Yeni yılda karşılaşacağımız uluslararası manzaraya dair en somut işaretlerin kaynağı Washington olacak kuşkusuz. Donald Trump 20 Ocak’ta ABD Başkanlığı görevine başlıyor. Dört veya sekiz yılda bir karşılaştığımız bu görüntünün ayrıksı bir yanı var bu kez. İlk kez göreve gelecek başkanla birlikte iktidarı elde ettiği söylenebilecek ikinci bir isme çevrili dünyanın bakışları. Elon Musk için Trump’ın “First Lady”si benzetmesi yapanlar var. Bu benzetmenin belden aşağı bir yanı yok. Sonuna kadar belden yukarı konuşuyoruz. ABD’yi Başkan mı, bu ikili mi, yoksa sadece ikincisi mi yönetecek göreceğiz. Bu konuyu iki hafta önceki yazımda ayrıntılı yazdığım için çok uzatmayacağım. Bununla birlikte Elon Musk’ın ABD’nin iç, dış ve özellikle de ticaret politikalarına müdahalelerinin 2025’e ve ötesine damga vuracağını kesin bir dille söyleyebiliriz.
Trump yönetimin dış politik tercihleri, daha doğrusu Trump’ın kampanya döneminde söylediklerinin ABD’nin dış politikasına ne ölçüde egemen olacağı 2025 yılında dünyanın genel görünümünü ciddi şekilde etkileyecek anlaşılan. Konu başlıkları itibarıyla ilerleyelim.
Rusya-Ukrayna savaşı bu yıl bitecek mi? Dinyeper havzasında silahlar susacak mı? Trump’ın başlıca seçim vaatlerinden biri bu. İktidara gelir gelmez Putin’le görüşüp meseleyi halledeceğine dair bir iddiası var. Rusya’nın bugüne kadar ele geçirdiği topraklardan geri çekilmeyeceği, küçülmüş, borçlandırılmış bir Ukrayna’nın ABD ve AB uydusu olarak varlığını sürdüreceği bir plandan söz ediliyor. İlk bakışta eşyanın tabiatına ve mevcut jeopolitik denkleme uygun gibi görünen “çözüm” bu. Ne var ki, Suriye cephesinde hiç de onurlu sayılamayacak bir geri çekiliş yaşayan Rusya’nın bu şekilde “ödüllendirilmesini” makul kılacak ilave bir taviz daha masada olabilir.

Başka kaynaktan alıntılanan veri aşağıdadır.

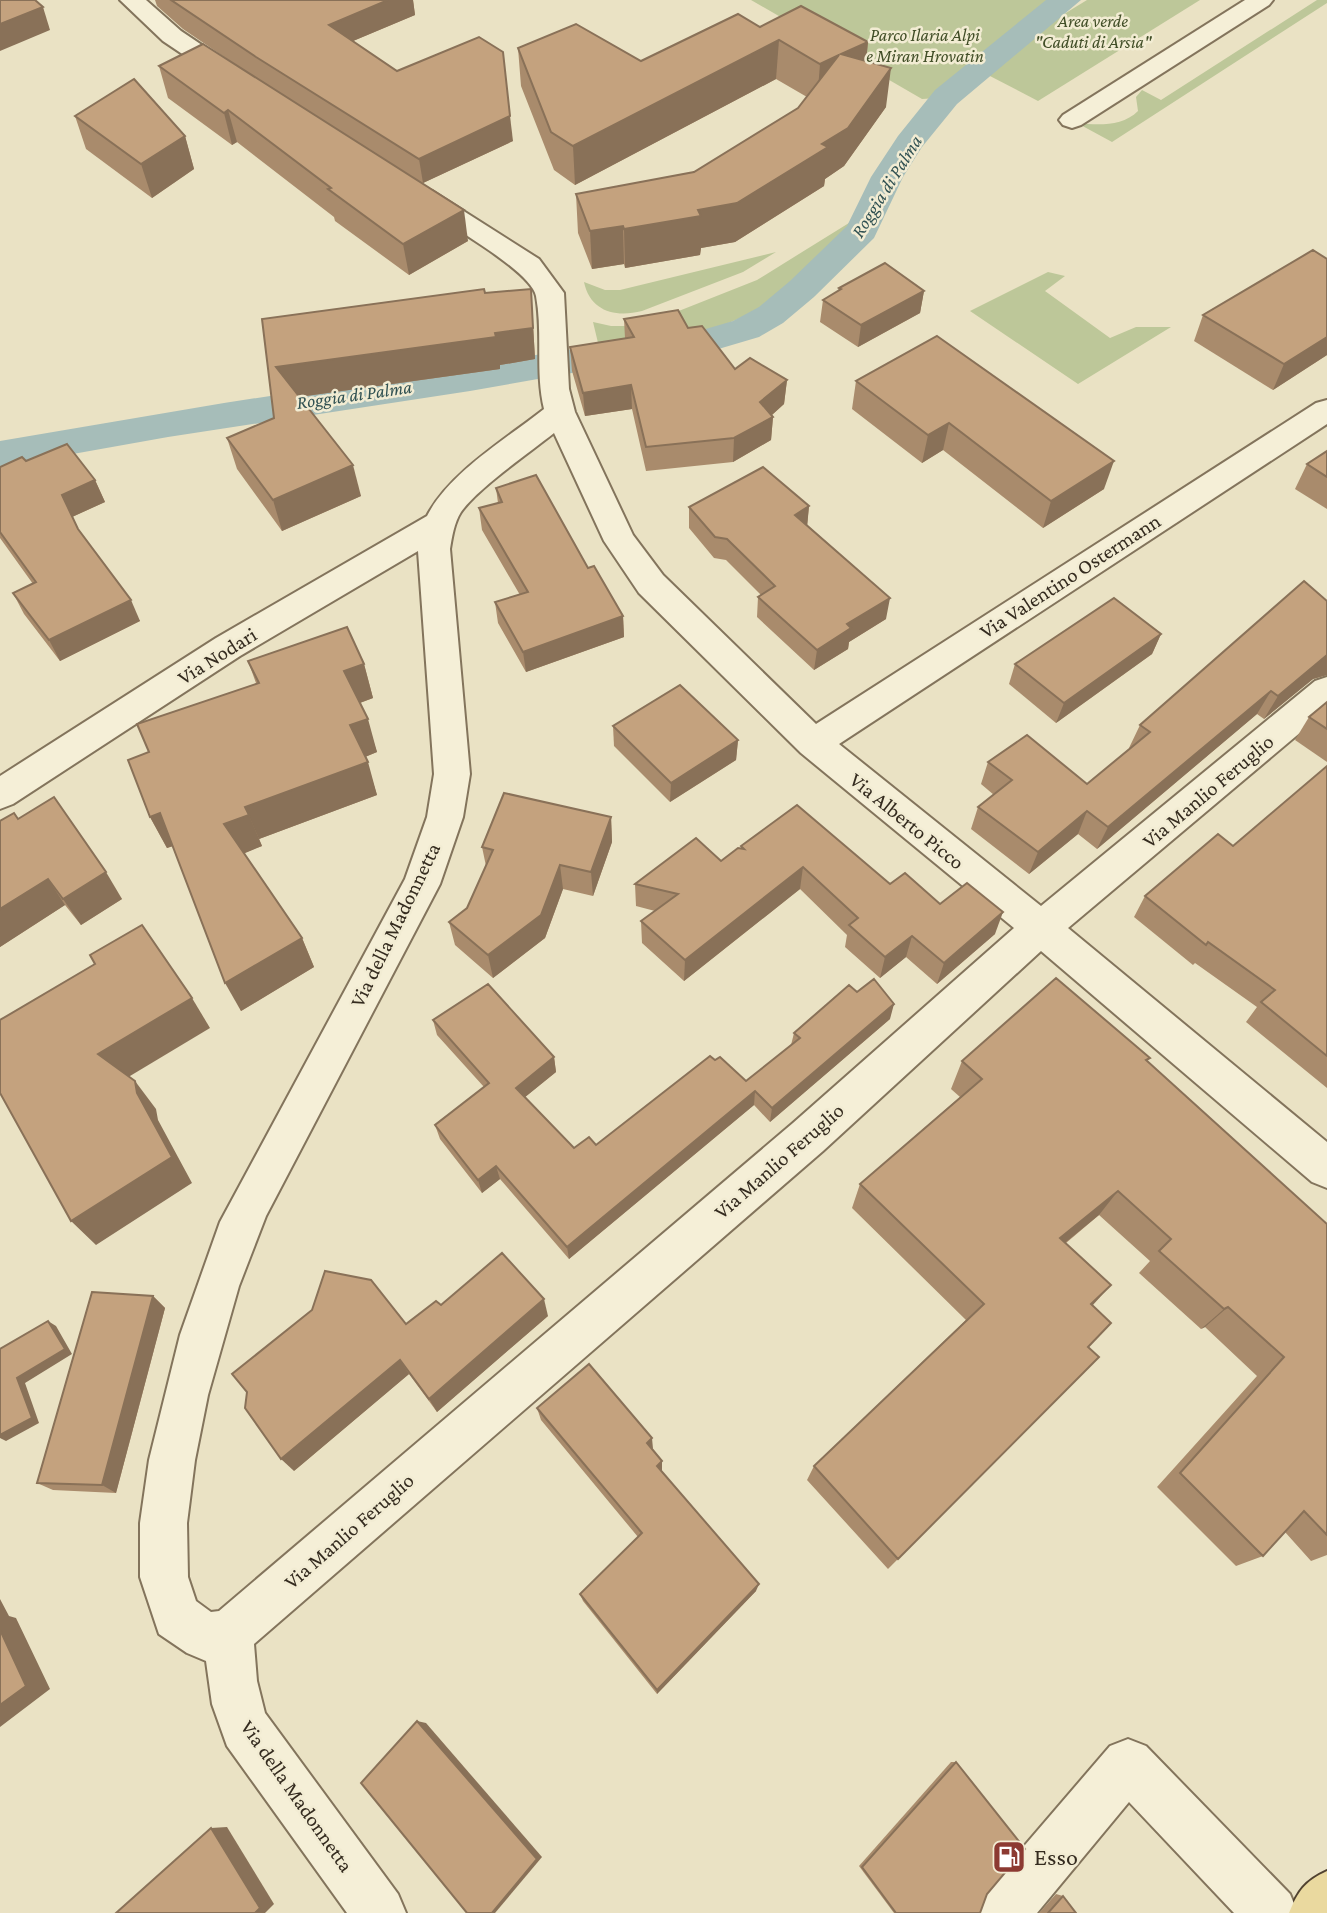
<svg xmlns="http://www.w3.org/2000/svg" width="1327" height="1913" viewBox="0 0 1327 1913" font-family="'Crimson Pro',serif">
	<rect width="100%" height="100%" fill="#eae2c4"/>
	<g fill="#bdc799">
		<polygon points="751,0 1058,0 1006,38 937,98 922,99"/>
		<polygon points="1087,0 1200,0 1038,101 988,75 1056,19"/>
		<path d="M1317,0H1327V3L1112,142L1077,123C1097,125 1122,127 1138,111L1136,97L1142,90L1161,100Z"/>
		<polygon points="857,218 775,303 710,331 678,335 656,320 757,280"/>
		<path d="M776,252L743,272L642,311C615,318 590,311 584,282L605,290H620Z"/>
		<polygon points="1048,272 1065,276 1045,291 1110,338 1136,327 1171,327 1078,384 970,311"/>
		<polygon points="593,322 611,326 634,326 652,339 599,347"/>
	</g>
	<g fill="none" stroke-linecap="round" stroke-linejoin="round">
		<g fill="#a6bdb9" fill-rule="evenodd">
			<polygon points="1046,0 1081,0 957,104 922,147 903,177 874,238 814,297 783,323 759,337 688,358 675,354 670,346 675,338 733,321 759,307 790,281 847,226 871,177 898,136 935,90"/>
			<polygon points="627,341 640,345 645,353 640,361 470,391 168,437 0,467 0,441 224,403"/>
		</g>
		<defs>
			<g id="minor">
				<polygon points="120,0 146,0 181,31 245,74 248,79 245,84 236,86 227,84 163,41"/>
				<polygon points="1245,0 1273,0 1269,5 1081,125 1072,128 1063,125 1059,120 1063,115"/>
				<path d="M423,189L432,191L539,259L564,293L569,389L575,412L633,535L663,575L816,724L1316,403L1327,400V424L839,744L1041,906L1315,681L1327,677V710L1068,928L1327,1142V1188L1312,1182L1041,951L823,1151L254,1644L257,1681L265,1713L398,1894L406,1913H347L227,1746L212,1704L206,1661L187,1653L159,1634L140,1577V1523L149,1460L180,1335L220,1222L405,879L427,817L434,774L418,551L240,656L13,804L0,809V776L216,638L427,516C449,473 506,439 544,409C535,372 543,333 536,296C531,270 439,219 414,203L410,197L414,191ZM554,433L604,541L639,593L801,753L1014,928L793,1123L219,1611L211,1612L196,1601L188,1577L187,1523L195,1460L208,1395L239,1286L266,1216L440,884L463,817L470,774L450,549C452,537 454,523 461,512C478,488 529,453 554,433Z"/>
				<polygon points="1128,1739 1146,1746 1290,1894 1298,1913 1234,1913 1129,1802 1037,1913 975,1913 983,1894 1110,1746"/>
			</g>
			<path id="major" d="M1327,1871V1913H1289C1298,1891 1305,1881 1327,1871Z"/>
		</defs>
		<use href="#minor" stroke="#83745c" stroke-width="4"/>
		<use href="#major" stroke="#514230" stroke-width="4"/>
		<use href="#minor" fill="#f5efd7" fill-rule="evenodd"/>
		<use href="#major" fill="#ead99f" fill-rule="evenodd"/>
	</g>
	<g fill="#a98b6c">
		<polygon points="155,0 413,0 415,15 353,41 397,71 513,141 423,183 468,241 409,275 335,221 334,217 237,142 232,145 168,98 159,66 239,67 183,29 157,6"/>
		<polygon points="760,27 868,42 866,61 886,107 844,166 825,179 824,186 735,242 701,248 700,255 625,268 624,264 592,269 578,233 576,194 694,172 798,108 807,97 776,79 575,185 554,170 521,86 518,48 641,61"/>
		<polygon points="75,116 185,136 194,169 152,198 86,149"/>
		<polygon points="839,288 924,291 920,313 858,347 820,322 823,300 838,291"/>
		<polygon points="531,289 535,359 500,365 500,369 299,397 361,496 282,531 237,469 227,438 274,418 262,319 485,293"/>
		<polygon points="1203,315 1327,355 1273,390 1194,341"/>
		<polygon points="624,319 688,328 735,369 787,380 784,404 772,415 773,417 771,440 733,462 646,471 632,409 585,416 572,371 570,347 625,338"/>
		<polygon points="856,381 1104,489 1043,528 943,450 922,463 852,409"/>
		<polygon points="1327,451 1327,509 1295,489 1307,464"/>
		<polygon points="26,461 95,480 105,502 72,517 78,529 140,621 60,661 24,614 13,593 33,584 0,538 0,467"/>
		<polygon points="496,488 588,568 623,616 624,637 526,672 498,623 495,602 520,595 482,530 479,508 498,503"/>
		<polygon points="809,506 807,525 886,619 849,642 848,649 814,670 757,617 758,597 761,595 726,560 714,558 689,528 689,507"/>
		<polygon points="1327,601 1327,675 1313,679 1264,719 1257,714 1097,849 1078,834 1029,874 971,829 978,807 994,795 981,784 988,762 1087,784 1130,749 1129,748 1140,725"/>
		<polygon points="1161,634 1152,654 1056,723 1009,684 1015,664"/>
		<polygon points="248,661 364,664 373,698 360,703 377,752 365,757 377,795 259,839 262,846 244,853 302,938 314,967 241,1011 173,846 167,848 150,817 149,752 256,683"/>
		<polygon points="1327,702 1327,762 1295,740 1309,717"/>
		<polygon points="613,726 738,740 736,760 670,802 614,746"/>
		<polygon points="1327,766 1327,1088 1246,1022 1257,1007 1195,963 1193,965 1134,917 1145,896 1233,846"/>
		<polygon points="611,817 612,842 593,896 563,889 545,938 493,978 455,945 449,922 467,908 486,866 482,847"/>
		<polygon points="18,819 122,899 81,925 65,905 0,947 0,821"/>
		<polygon points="741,846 890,884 940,904 995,934 937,984 906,957 880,978 845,947 847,935 800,889 684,981 642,943 641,921 655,911 636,906 635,884 721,861 741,849"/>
		<polygon points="890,1019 770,1122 754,1105 569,1259 500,1179 482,1193 440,1139 435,1125 484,1087 437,1035 433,1020 554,1057 556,1072 525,1097 574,1148 596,1145 715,1060 746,1081 791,1045 794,1033"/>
		<polygon points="1150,1058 1147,1061 1327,1224 1327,1555 1311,1561 1285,1532 1263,1556 1236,1566 1157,1487 1257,1376 1205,1327 1201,1329 1139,1273 1150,1261 1099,1215 1066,1243 1093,1305 1088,1347 1099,1357 888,1569 807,1480 814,1466 966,1320 852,1208 860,1184 960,1097 951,1089 962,1061"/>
		<polygon points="153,1296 165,1308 116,1493 53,1490 37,1483"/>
		<polygon points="441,1305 548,1316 437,1412 409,1374 294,1471 406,1324"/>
		<polygon points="537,1408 653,1449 662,1472 756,1591 657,1694 583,1601 580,1594 638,1537 541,1420"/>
		<polygon points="951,1762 956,1762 987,1894 980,1913 894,1913 859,1866"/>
		<polygon points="1056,1894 1063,1896 1076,1913 1039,1913"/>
	</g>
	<g fill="#897158">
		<polygon points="388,0 413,0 415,15 334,49 329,25"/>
		<polygon points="43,7 50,30 0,51 0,24"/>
		<polygon points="779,40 776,79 575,185 573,146"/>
		<polygon points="868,42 864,81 841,54"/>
		<polygon points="839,55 817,102 820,64"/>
		<polygon points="891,68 886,107 844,166 825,179 824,186 735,242 701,248 700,255 625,268 624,229 698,210 822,144"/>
		<polygon points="228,110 237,142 232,145 224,113"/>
		<polygon points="510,116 513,141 423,183 419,159"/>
		<polygon points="185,136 194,169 152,198 141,164"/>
		<polygon points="464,210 468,241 409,275 403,244"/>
		<polygon points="623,226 624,264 592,269 590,231"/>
		<polygon points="531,289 535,359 500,365 500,369 284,399 276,367 495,333"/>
		<polygon points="924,291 920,313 858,347 861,325"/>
		<polygon points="1327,337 1327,355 1273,390 1284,364"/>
		<polygon points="787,380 784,404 764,422 773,417 771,440 733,462 734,438 760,402"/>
		<polygon points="631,385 632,409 585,416 583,393"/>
		<polygon points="949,423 943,450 922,463 928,435"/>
		<polygon points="1114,461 1104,489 1043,528 1051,501"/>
		<polygon points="353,465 361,496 282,531 273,500"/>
		<polygon points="95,480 105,502 72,517 62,495"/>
		<polygon points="809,506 807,528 795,515"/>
		<polygon points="890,598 886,619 849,642 848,649 814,670 817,650 847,624"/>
		<polygon points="131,600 140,621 60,661 49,640"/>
		<polygon points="623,616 624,637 526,672 523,652"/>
		<polygon points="1161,634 1152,654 1056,723 1064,703"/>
		<polygon points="1327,655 1327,675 1313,679 1264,719 1278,696"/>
		<polygon points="364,664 373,698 354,705 344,671"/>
		<polygon points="1271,691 1257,714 1097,849 1108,827"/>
		<polygon points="368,719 377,752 360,759 350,725"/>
		<polygon points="738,740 736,760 670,802 671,783"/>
		<polygon points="368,762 377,795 259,839 245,807"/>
		<polygon points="1087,811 1078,834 1029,874 1038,852"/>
		<polygon points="160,813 176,845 167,848 150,817"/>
		<polygon points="249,815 262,846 238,856 224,824"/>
		<polygon points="611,817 612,842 593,896 591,872"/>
		<polygon points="560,865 563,889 545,938 493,978 488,955"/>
		<polygon points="803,867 800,889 684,981 685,960"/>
		<polygon points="106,872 122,899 81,925 63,899"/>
		<polygon points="48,879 65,905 0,947 0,909"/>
		<polygon points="1003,912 995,934 937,984 944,963"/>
		<polygon points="912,936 906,957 880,978 885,957"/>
		<polygon points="302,938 314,967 241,1011 225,983"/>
		<polygon points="192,998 210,1028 120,1082 98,1054"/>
		<polygon points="894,1004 890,1019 770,1122 772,1108"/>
		<polygon points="554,1057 556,1072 519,1102 516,1088"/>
		<polygon points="135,1081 156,1109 158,1120 192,1183 96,1245 71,1221 137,1093"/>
		<polygon points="755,1091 754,1105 569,1259 567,1247"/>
		<polygon points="496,1166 500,1179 482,1193 478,1180"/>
		<polygon points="1118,1191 1099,1215 1044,1260 1060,1238"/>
		<polygon points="1111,1285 1092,1306 1091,1304"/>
		<polygon points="153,1296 165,1308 116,1493 102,1485"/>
		<polygon points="544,1299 548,1316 437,1412 429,1399"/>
		<polygon points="1228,1307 1205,1327 1201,1329 1224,1309"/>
		<polygon points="48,1321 56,1326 72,1354 25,1383 39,1423 6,1441 0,1438 0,1435 17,1378"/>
		<polygon points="400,1360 409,1374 294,1471 281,1459"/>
		<polygon points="652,1438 653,1449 647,1443"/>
		<polygon points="662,1461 662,1472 657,1466"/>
		<polygon points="759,1584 756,1591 657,1694 657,1690"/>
		<polygon points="0,1599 9,1616 16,1618 50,1689 0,1727"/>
		<polygon points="417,1721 426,1723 542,1857 495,1913 492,1913"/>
		<polygon points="227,1827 274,1904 265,1913 255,1913 211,1828"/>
	</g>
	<g fill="#c4a27e" stroke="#897158" stroke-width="2">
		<polygon points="0,0 35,0 43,7 0,24"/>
		<polygon points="171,0 388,0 329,25 397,71 479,37 503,52 510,116 419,159 256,57"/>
		<polygon points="801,6 868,42 841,54 891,68 848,128 822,144 828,147 737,203 698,210 701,216 624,229 623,226 590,231 576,194 694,172 798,108 839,55 820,64 779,40 573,146 551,132 518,48 576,24 641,61 738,14 760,27"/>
		<polygon points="203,44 464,210 403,244 328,189 331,188 228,110 224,113 159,66"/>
		<polygon points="134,79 185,136 141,164 75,116"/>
		<polygon points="1313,250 1327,259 1327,337 1284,364 1203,315"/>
		<polygon points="885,263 924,291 861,325 823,300 841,289 839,288"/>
		<polygon points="484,289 485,293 531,289 533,328 495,333 496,337 276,367 353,465 273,500 227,438 274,418 262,319"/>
		<polygon points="678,310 688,328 702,326 735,369 750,358 787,380 760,402 773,417 734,438 646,447 631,385 583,393 570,347 634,337 624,319"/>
		<polygon points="937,336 1114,461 1051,501 949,423 928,435 856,381"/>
		<polygon points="67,444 95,480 62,495 78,529 131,600 49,640 13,593 36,582 0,532 0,467 22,457 26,461"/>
		<polygon points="1327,451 1327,477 1307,464"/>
		<polygon points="763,467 809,506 795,515 890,598 847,624 851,628 817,650 758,597 775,586 727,539 715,537 689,507"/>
		<polygon points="536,475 588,568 594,566 623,616 523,652 495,602 528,592 479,508 502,502 496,488"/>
		<polygon points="1304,581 1327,601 1327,655 1278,696 1271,691 1108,827 1087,811 1038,852 978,807 1012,780 988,762 1027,735 1087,784 1150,732 1140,725"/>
		<polygon points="1114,598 1161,634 1064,703 1015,664"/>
		<polygon points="347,627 364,664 344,671 368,719 350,725 368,762 245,807 249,815 224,824 302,938 225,983 160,813 150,817 128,760 149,752 137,724 259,683 248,661"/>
		<polygon points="680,685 738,740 671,783 613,726"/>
		<polygon points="1327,702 1327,729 1309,717"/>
		<polygon points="1327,766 1327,1056 1261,1002 1275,990 1208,942 1206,945 1145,896 1218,834 1233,846"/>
		<polygon points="504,793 611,817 591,872 560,865 541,915 488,955 449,922 467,908 493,850 482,847"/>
		<polygon points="54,797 106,872 63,899 48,879 0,909 0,821 14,813 18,819"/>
		<polygon points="797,805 890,884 905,873 940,904 967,883 1003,912 944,963 912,936 885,957 849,925 858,918 803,867 685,960 641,921 678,894 635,884 696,838 721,861 738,848 744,849 741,846"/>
		<polygon points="142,925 192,998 98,1054 135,1081 137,1093 172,1157 71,1221 0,1093 0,1020 95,964 90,955"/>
		<polygon points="1056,978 1150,1058 1146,1060 1327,1224 1327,1535 1304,1511 1263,1556 1180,1473 1284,1357 1228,1307 1224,1309 1159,1251 1171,1239 1118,1191 1060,1238 1111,1285 1091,1304 1111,1323 1088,1347 1099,1357 898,1559 814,1466 984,1304 860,1184 982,1079 962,1061"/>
		<polygon points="874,979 894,1004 772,1108 755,1091 567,1247 496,1166 478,1180 435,1125 489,1083 433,1020 488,984 554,1057 516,1088 574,1148 589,1137 596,1145 710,1056 715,1060 720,1057 746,1081 800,1038 794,1033 849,985 857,992"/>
		<polygon points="502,1253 544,1299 429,1399 400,1360 281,1459 245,1408 247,1392 232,1374 312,1310 325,1271 371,1280 406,1324 436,1301 441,1305"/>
		<polygon points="92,1292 153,1296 102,1485 37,1483"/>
		<polygon points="48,1321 65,1349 17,1378 32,1418 0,1435 0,1349"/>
		<polygon points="589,1364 652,1438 647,1443 662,1461 657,1466 759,1584 657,1690 580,1594 642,1533 537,1408"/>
		<polygon points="0,1630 26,1686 0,1705"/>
		<polygon points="417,1721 537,1859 492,1913 467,1913 361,1783"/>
		<polygon points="956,1762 1025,1849 987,1894 980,1913 896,1913 862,1867"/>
		<polygon points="211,1828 260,1908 255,1913 116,1913"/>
		<polygon points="1063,1896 1076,1913 1048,1913"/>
	</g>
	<defs>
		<symbol id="fuel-square" viewBox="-11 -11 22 22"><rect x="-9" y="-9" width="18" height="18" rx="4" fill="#8c3a32" stroke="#f2ecd3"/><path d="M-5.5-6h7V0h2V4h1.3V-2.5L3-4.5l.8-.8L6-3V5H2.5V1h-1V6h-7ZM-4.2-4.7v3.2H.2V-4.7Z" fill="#fff"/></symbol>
	</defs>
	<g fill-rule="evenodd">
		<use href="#fuel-square" x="990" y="1838" width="38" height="38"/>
	</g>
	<g text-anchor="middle" stroke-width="5" stroke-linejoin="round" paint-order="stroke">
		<g font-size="18" font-style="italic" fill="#414e27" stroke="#f2ecd3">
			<text x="1093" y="27">Area verde<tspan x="1093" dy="21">"Caduti di Arsia"</tspan></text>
			<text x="925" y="41">Parco Ilaria Alpi<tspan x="925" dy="21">e Miran Hrovatin</tspan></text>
		</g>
		<g font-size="19" font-style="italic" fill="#305152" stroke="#f2ecd3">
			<text transform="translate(886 186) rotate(-58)" y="7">Roggia di Palma</text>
			<text transform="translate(354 394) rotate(-8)" y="7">Roggia di Palma</text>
		</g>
		<g font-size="21" fill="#342b1f" stroke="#f2ecd3">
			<text transform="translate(1070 576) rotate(-33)" y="7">Via Valentino Ostermann</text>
			<text transform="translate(217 656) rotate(-32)" y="7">Via Nodari</text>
			<text transform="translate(1208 791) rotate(-40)" y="7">Via Manlio Feruglio</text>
			<text transform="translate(907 821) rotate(39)" y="7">Via Alberto Picco</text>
			<text transform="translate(395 925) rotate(-64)" y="7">Via della Madonnetta</text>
			<text transform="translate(779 1161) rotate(-41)" y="7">Via Manlio Feruglio</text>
			<text transform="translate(349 1531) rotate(-41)" y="7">Via Manlio Feruglio</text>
			<text transform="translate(297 1796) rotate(55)" y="7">Via della Madonnetta</text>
		</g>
		<g font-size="24" fill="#342b1f" stroke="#f2ecd3" text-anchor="start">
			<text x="1034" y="1865">Esso</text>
		</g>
	</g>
</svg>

Kuralsız, acımasız, hiçbir zaafın affedilmediği bir kurtlar sofrasına dönüşen bir dünya düzenindeyiz artık. Bu taviz Trump’ın asıl hedefi olan Çin’den uzaklaşması mıdır, yoksa İsrail’in olmazsa olmazı sayılan İran’daki rejimin devrilmesine ses çıkartmamak mı göreceğiz.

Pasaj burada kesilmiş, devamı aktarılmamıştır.